→ The task: What you produce should match the records exactly, line for line.

[Collected data]

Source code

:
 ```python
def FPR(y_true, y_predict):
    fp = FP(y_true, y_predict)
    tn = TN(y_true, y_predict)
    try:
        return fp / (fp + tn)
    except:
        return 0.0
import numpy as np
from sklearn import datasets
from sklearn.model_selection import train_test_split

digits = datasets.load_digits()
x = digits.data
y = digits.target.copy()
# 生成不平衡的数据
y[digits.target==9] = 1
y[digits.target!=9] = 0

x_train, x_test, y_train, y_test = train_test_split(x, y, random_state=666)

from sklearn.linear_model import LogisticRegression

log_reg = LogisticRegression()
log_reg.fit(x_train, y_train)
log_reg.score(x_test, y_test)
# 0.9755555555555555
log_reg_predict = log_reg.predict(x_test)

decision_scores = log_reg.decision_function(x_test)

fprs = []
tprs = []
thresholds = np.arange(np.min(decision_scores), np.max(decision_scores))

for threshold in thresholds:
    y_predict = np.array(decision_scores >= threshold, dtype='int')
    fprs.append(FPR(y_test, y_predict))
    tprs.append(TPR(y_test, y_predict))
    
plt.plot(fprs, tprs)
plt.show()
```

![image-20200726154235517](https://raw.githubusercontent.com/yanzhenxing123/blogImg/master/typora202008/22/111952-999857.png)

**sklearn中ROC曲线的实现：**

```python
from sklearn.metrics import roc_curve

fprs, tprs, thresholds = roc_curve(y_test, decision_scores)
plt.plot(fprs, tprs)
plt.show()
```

→ Answer space:
Source code

:
 ```python
def FPR(y_true, y_predict):
    fp = FP(y_true, y_predict)
    tn = TN(y_true, y_predict)
    try:
        return fp / (fp + tn)
    except:
        return 0.0
import numpy as np
from sklearn import datasets
from sklearn.model_selection import train_test_split

digits = datasets.load_digits()
x = digits.data
y = digits.target.copy()
# 生成不平衡的数据
y[digits.target==9] = 1
y[digits.target!=9] = 0

x_train, x_test, y_train, y_test = train_test_split(x, y, random_state=666)

from sklearn.linear_model import LogisticRegression

log_reg = LogisticRegression()
log_reg.fit(x_train, y_train)
log_reg.score(x_test, y_test)
# 0.9755555555555555
log_reg_predict = log_reg.predict(x_test)

decision_scores = log_reg.decision_function(x_test)

fprs = []
tprs = []
thresholds = np.arange(np.min(decision_scores), np.max(decision_scores))

for threshold in thresholds:
    y_predict = np.array(decision_scores >= threshold, dtype='int')
    fprs.append(FPR(y_test, y_predict))
    tprs.append(TPR(y_test, y_predict))
    
plt.plot(fprs, tprs)
plt.show()
```

![image-20200726154235517](https://raw.githubusercontent.com/yanzhenxing123/blogImg/master/typora202008/22/111952-999857.png)

**sklearn中ROC曲线的实现：**

```python
from sklearn.metrics import roc_curve

fprs, tprs, thresholds = roc_curve(y_test, decision_scores)
plt.plot(fprs, tprs)
plt.show()
```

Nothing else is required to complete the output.